In 1865, after the official establishment of the Freedmen's Bureau, an attempt was made to provide each freed enslaved person with forty acres of land, alongside money, clothes, and food. However, this only served to establish a difficult relationship between the freed Black people and the state, which was now responsible for them as their former masters had been. At the same time, because the Bureau was forced to seize others' land in order to have land to redistribute, tensions between Blacks and whites in the South escalated, although the Bureau did contribute to education, the legal system in the South, and tax-collecting.
Ultimately, Black people in the South did not receive the "forty acres and a mule" they were promised. While significant amounts of money were spent on education, and a number of Black colleges and universities were founded with this money, the Bureau was not able to administer justice in a way that struck a balance in the South. Where Bureau courts punished whites harshly, this resulted in lynchings, rapes, and beatings from the angry white community. The prejudices of the former slavemasters in the South were stoked rather than calmed by the behavior of the Bureau, and their opposition to its mere existence made it difficult for the Bureau to achieve very much.
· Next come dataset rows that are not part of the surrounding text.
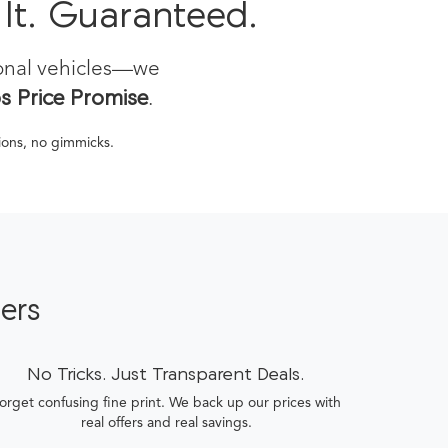
 It. Guaranteed.
ional vehicles—we
 Price Promise
.
tions, no gimmicks.
ers
No Tricks. Just Transparent Deals.
orget confusing fine print. We back up our prices with
real offers and real savings.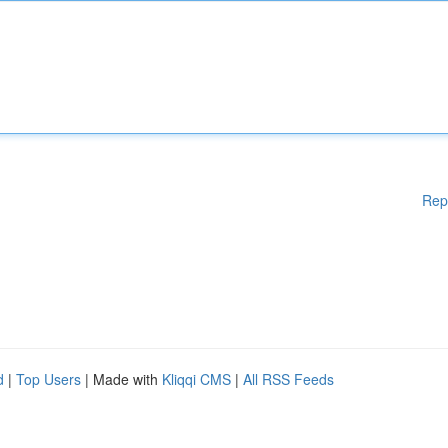
Rep
d
|
Top Users
| Made with
Kliqqi CMS
|
All RSS Feeds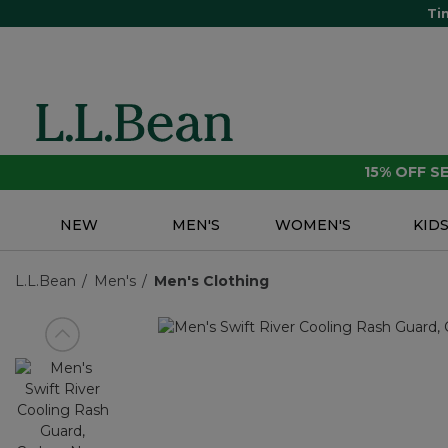
Ti
15% OFF 
NEW
MEN'S
WOMEN'S
KID
L.L.Bean
Men's
Men's Clothing
View previous item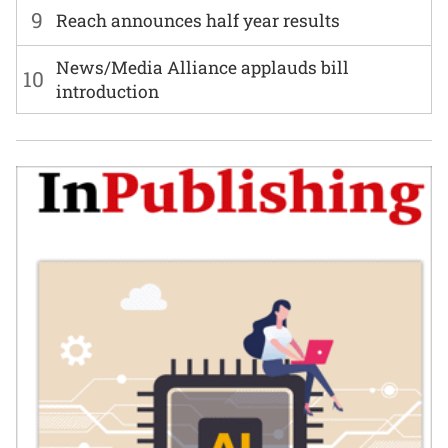
9
Reach announces half year results
News/Media Alliance applauds bill
10
introduction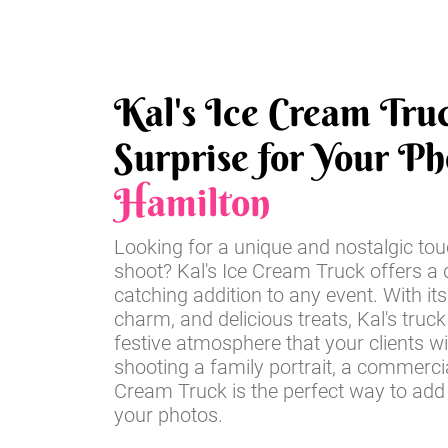
Kal's Ice Cream Tru
Surprise for Your Ph
Hamilton
Looking for a unique and nostalgic tou
shoot? Kal's Ice Cream Truck offers a d
catching addition to any event. With its
charm, and delicious treats, Kal's truck
festive atmosphere that your clients wi
shooting a family portrait, a commercia
Cream Truck is the perfect way to add
your photos.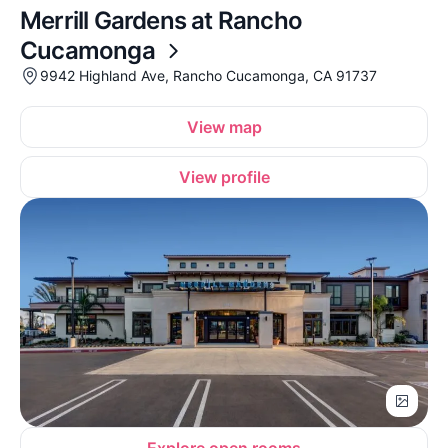
Merrill Gardens at Rancho
Cucamonga
9942 Highland Ave, Rancho Cucamonga, CA 91737
View map
View profile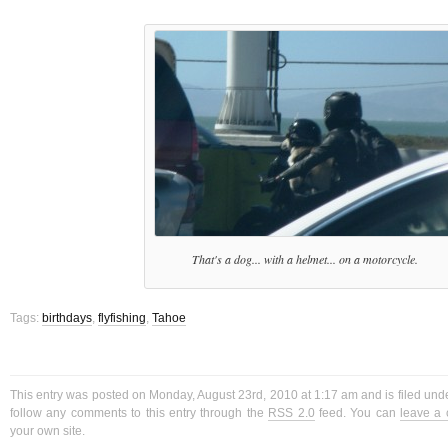
That's a dog... with a helmet... on a motorcycle.
Tags:
birthdays
,
flyfishing
,
Tahoe
This entry was posted on Monday, August 23rd, 2010 at 1:17 am and is filed und
follow any comments to this entry through the
RSS 2.0
feed. You can
leave a
your own site.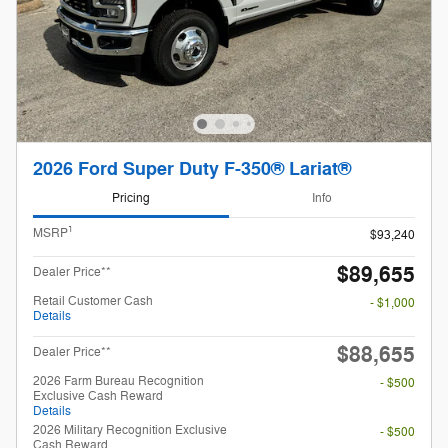
2026 Ford Super Duty F-350® Lariat®
Pricing
Info
1
MSRP
$93,240
$89,655
Dealer Price**
Retail Customer Cash
- $1,000
Details
$88,655
Dealer Price**
2026 Farm Bureau Recognition
- $500
Exclusive Cash Reward
Details
2026 Military Recognition Exclusive
- $500
Cash Reward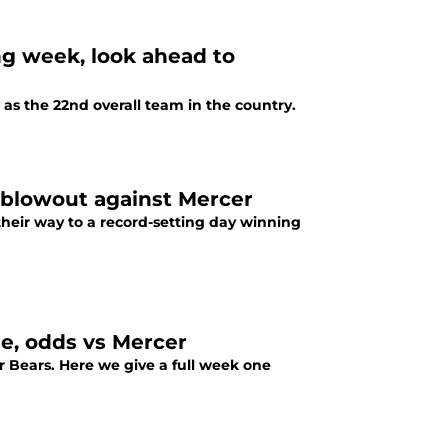
ng week, look ahead to
 as the 22nd overall team in the country.
1 blowout against Mercer
their way to a record-setting day winning
me, odds vs Mercer
er Bears. Here we give a full week one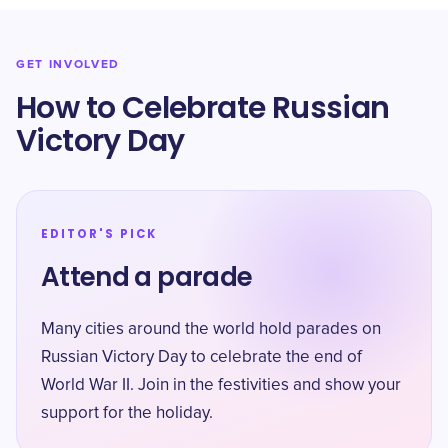
GET INVOLVED
How to Celebrate Russian
Victory Day
EDITOR'S PICK
Attend a parade
Many cities around the world hold parades on
Russian Victory Day to celebrate the end of
World War II. Join in the festivities and show your
support for the holiday.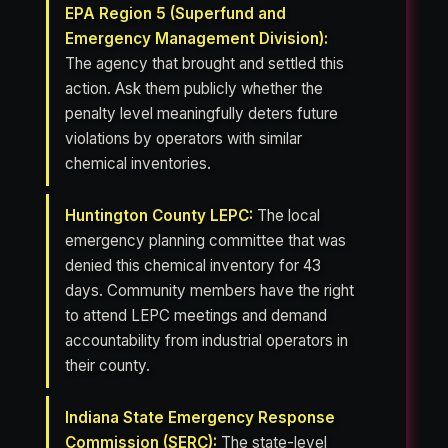
EPA Region 5 (Superfund and
Emergency Management Division):
The agency that brought and settled this
action. Ask them publicly whether the
penalty level meaningfully deters future
violations by operators with similar
chemical inventories.
Huntington County LEPC:
The local
emergency planning committee that was
denied this chemical inventory for 43
days. Community members have the right
to attend LEPC meetings and demand
accountability from industrial operators in
their county.
Indiana State Emergency Response
Commission (SERC):
The state-level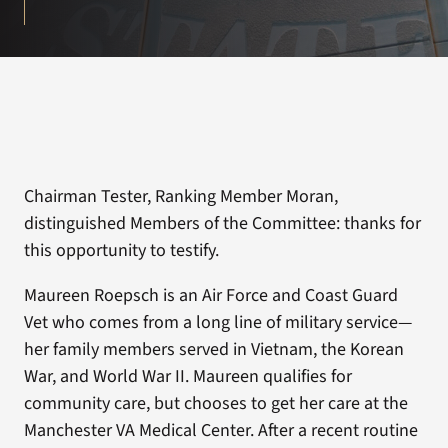
Chairman Tester, Ranking Member Moran,
distinguished Members of the Committee: thanks for
this opportunity to testify.
Maureen Roepsch is an Air Force and Coast Guard
Vet who comes from a long line of military service—
her family members served in Vietnam, the Korean
War, and World War II. Maureen qualifies for
community care, but chooses to get her care at the
Manchester VA Medical Center. After a recent routine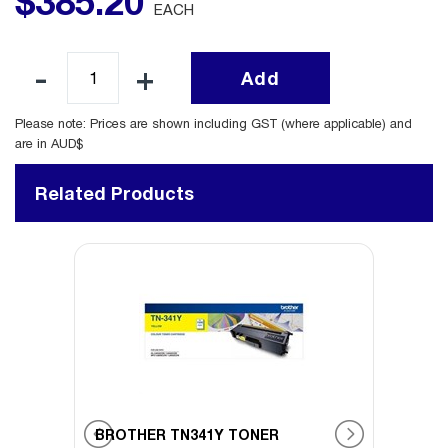
$
385
.
20
EACH
Add
Please note: Prices are shown including GST (where applicable) and
are in AUD$
Related Products
BROTHER TN341Y TONER
BROT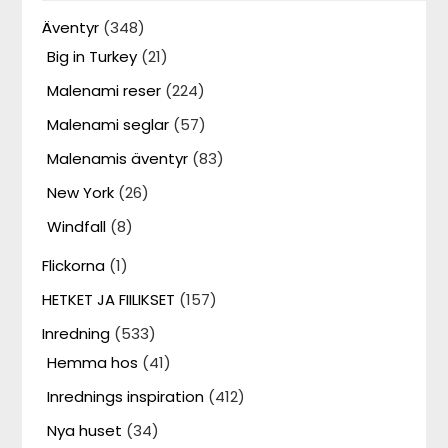
Äventyr
(348)
Big in Turkey
(21)
Malenami reser
(224)
Malenami seglar
(57)
Malenamis äventyr
(83)
New York
(26)
Windfall
(8)
Flickorna
(1)
HETKET JA FIILIKSET
(157)
Inredning
(533)
Hemma hos
(41)
Inrednings inspiration
(412)
Nya huset
(34)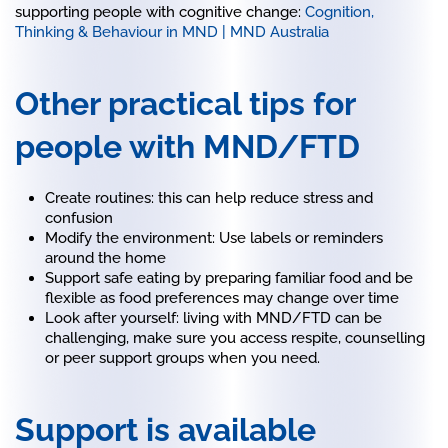
supporting people with cognitive change:
Cognition,
Thinking & Behaviour in MND | MND Australia
Other practical tips for
people with MND/FTD
Create routines: this can help reduce stress and
confusion
Modify the environment: Use labels or reminders
around the home
Support safe eating by preparing familiar food and be
flexible as food preferences may change over time
Look after yourself: living with MND/FTD can be
challenging, make sure you access respite, counselling
or peer support groups when you need.
Support is available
As Du Bois argues, despite the efforts of the Bureau, Black people in America are still not free: the Bureau failed to achieve what it tried to, and many Black people in the South live lives not dissimilar to those their ancestors did under enslavement.
Analysis
In the opening chapters of this book, Du Bois seeks to establish the unique position in which Black Americans find themselves at the time of writing. He is very clear about the fact that he is expressing his own experience, but also an experience common to most Black Americans, which white people cannot understand. Du Bois in these chapters sets out his idea of the "color-line" as the true problem facing American society while also describing the duality with which Black Americans struggle as they try to resolve their twin identities of being Black and being American.
Du Bois wants to make clear to the reader that the problem of the modern Black American cannot be understood without an understanding of Black history. As such, he sets out to summarize the issues caused during the Reconstruction period, which failed to deliver on the promises it made to free enslaved people. Du Bois comments strikingly that, as a Black man in America, he feels that he is "a problem": by explaining the situation in which Black Americans found themselves in the antebellum South, Du Bois is able to demonstrate how far this has been true since the Emancipation Proclamation was issued.